What is Token Bucket Rate Limiting?
A rate limiting algorithm where tokens are added to a bucket at a fixed rate. Each tool call consumes a token; calls are denied when the bucket is empty. The bucket's capacity determines burst tolerance while the refill rate sets the sustained throughput.
WHY IT MATTERS
Token bucket is the most widely used rate limiting algorithm in network engineering, and it translates naturally to MCP tool call governance. The core idea is simple: a bucket holds tokens that refill at a constant rate. Each tool call consumes one token. If the bucket is empty, the call is denied.
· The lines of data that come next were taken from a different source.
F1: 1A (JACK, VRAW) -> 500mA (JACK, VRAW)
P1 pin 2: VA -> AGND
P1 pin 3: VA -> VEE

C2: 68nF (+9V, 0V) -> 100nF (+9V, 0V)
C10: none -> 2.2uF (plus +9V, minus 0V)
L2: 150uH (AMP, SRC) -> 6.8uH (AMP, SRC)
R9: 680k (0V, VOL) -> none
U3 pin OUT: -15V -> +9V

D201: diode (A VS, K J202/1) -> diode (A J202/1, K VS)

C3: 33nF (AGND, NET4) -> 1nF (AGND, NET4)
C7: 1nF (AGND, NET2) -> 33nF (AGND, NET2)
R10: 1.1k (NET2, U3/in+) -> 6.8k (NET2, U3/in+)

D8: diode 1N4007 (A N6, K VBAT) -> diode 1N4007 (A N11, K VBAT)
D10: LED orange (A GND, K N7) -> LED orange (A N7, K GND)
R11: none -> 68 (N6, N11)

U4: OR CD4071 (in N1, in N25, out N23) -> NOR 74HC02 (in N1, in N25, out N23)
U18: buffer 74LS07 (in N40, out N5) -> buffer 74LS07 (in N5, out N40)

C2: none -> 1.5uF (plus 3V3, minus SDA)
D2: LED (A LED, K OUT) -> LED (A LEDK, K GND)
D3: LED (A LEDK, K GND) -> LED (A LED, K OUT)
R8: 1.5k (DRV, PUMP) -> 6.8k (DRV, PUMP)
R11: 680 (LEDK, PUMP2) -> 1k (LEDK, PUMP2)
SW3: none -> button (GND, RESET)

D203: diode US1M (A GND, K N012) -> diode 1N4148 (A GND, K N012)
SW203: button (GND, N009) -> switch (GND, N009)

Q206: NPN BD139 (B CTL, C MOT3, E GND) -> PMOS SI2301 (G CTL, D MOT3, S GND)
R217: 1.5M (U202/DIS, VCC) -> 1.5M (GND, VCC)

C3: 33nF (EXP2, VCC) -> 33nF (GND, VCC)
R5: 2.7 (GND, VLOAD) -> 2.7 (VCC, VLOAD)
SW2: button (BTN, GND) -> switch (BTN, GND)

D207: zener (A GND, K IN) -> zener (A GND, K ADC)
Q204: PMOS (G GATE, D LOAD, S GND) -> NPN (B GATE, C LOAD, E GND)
What makes token bucket superior to a simple counter is burst handling. A fixed-window counter of "10 calls per minute" allows 10 calls in the first second and then blocks for 59 seconds. Token bucket allows those 10 calls as a burst, but then meters subsequent calls at the refill rate — providing a smoother, more natural experience for the agent.
The two tuneable parameters — bucket capacity and refill rate — give operators precise control. A bucket with capacity 20 and refill rate 2/second allows short bursts of 20 calls but sustains only 2 calls per second over time. This is ideal for agent workflows that involve short flurries of tool calls followed by reasoning pauses.
HOW POLICYLAYER USES THIS
Intercept's rate limiting engine uses token bucket semantics internally. When a YAML policy specifies a rate limit with a burst allowance, Intercept maintains a token bucket per scope (tool, user, or global). The bucket capacity and refill rate are derived from the policy configuration, and state is tracked in memory for the lifetime of the proxy process.